Management first introduced the robots in the company's Nevada warehouse in 2020 before implementing them in Mansfield two years later. Houlihan said the machines haven’t replaced any of the existing staff, but they have reduced the need to hire new employees.
"We've not had to add people as our business has grown," Houlihan said. "We've added technology to support that growth."
Houlihan said the robots have also cut training time for new staff by about 90%. Now, associates can focus on learning about the products.
"People don't think door hardware is complex — it is complex." Houlihan said "It’s not just picking stuff off the shelf."
According to the nonprofit MassRobotics, Massachusetts has the highest concentration of robotics companies in the world at more than 400 businesses. This month, Boston Dynamics and Hyundai announced plans to build a $400 million robotics and artificial intelligence research center in Cambridge's Kendall Square.

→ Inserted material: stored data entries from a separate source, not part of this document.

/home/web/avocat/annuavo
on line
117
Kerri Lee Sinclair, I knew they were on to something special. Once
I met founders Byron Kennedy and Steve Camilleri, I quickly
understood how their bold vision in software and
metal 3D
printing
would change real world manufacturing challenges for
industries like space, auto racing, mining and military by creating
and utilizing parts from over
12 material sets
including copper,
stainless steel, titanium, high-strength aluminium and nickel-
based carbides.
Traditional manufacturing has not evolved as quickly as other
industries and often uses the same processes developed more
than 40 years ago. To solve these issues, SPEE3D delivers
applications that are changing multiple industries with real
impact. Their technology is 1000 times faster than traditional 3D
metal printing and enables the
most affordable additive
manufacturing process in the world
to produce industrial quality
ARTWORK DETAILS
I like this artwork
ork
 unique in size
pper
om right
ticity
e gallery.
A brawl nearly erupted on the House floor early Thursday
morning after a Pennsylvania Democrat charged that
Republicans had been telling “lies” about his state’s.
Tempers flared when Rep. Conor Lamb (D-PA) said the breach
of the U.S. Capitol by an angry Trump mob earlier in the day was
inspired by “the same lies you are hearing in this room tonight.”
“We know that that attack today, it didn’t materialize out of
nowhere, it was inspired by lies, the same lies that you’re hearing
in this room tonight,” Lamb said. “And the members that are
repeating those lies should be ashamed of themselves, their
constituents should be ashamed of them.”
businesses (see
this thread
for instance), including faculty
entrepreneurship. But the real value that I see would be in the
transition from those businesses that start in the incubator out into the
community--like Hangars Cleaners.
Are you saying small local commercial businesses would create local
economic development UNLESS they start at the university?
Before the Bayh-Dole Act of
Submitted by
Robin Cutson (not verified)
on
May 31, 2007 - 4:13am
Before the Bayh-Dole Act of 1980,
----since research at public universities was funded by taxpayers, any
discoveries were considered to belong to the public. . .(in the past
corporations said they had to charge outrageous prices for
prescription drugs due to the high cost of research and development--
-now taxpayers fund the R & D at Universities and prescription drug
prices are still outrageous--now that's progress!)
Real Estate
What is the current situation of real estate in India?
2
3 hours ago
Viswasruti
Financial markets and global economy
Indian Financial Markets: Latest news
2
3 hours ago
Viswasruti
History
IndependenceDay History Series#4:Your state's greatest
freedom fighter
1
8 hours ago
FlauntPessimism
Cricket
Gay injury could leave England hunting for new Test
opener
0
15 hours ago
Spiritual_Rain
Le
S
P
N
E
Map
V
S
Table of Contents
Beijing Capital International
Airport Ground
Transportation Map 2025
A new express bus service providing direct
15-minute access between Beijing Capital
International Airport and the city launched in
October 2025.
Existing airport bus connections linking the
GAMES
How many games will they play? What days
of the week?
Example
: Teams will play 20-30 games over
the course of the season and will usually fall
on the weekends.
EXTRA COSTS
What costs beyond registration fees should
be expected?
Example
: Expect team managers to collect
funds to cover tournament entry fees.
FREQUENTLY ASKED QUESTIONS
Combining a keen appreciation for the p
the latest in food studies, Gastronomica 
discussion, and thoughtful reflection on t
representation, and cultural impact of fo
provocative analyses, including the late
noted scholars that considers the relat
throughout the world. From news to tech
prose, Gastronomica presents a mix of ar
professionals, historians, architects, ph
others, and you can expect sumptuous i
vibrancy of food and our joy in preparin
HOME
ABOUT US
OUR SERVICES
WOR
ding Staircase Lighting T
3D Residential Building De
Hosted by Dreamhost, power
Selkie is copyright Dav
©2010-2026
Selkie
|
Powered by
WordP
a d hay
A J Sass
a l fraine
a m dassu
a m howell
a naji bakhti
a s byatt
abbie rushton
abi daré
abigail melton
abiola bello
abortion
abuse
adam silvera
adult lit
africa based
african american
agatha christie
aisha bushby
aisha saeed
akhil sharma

The advances expected in this industry are likely to change the state's workforce, said Holly Yanco, a robotics professor at UMass Lowell and the director of the New England Robotics Validation and Experimentation (NERVE) center, during a video call.
"If you look at the computers that we're talking on now, they handle all of our emails. There are not people taking shorthand and typing memos," Yanco said. "Jobs change."
A state report on the future of work estimates that between 900,000 and 1.2 million Massachusetts jobs could be replaced by automation by 2030.
That doesn’t mean a million people will be out of work, Yanco said. Instead, she predicts many will have different jobs, and she believes robots will help shape that future workforce. She points to supply chain problems that emerged during the pandemic as one example.
"What if we were able to do more manufacturing here in the state?" Yanco asked. "[We can] have people supervising and programming and training the robots to do things so that we could develop more here in the state as opposed to relying on things coming overseas."
But automation can be both good and bad for the economy.
Daron Acemoglu, a professor of economics at MIT, argues that automation has exacerbated wage inequality in the U.S. over the last 40 years. He worries pay gaps could worsen without thoughtful planning from businesses and lawmakers.
One reason for his concern is the technological investments companies are making to address today's worker shortages. The changes are likely permanent. But Acemoglu points out the tight labor market won't last forever. At some point, more of the workers who left the workforce during the pandemic will want jobs again.
"What's going to happen when these workers return to the labor market? That's a big question mark. (...) I think we may have a rocky road ahead."Daron Acemoglu, MIT
"What's going to happen when these workers return to the labor market? That's a big question mark," Acemoglu said. "I think we may have a rocky road ahead."
Overall, Acemoglu believes Massachusetts is better shielded from the negative impacts of automation when compared to other states. The Massachusetts economy is diverse and leans more toward high tech sectors, which benefit from automation.
"Massachusetts is not going to tell the U.S. story," Acemoglu said.
But the state's robotics sector may help drive increases in automation more broadly. For the workers at Top Notch Distributors, the robot revolution seems more like a subtle evolution.
Lynda Nguyen printed shipping labels and stuck them onto boxes before placing them on a robot. Once she finished, she pressed a button, and the machine headed off to find the right products.
"Piece of cake," she said. "[It's] like working and playing."
Her colleague Maria Pinto wouldn’t go that far.
“I don’t know about that," she chuckled. "But it’s much easier.”
To Nguyen and Pinto, the machines aren’t exactly taking over. And at least for now, they still need a lot of human help.
This segment aired on August 25, 2022.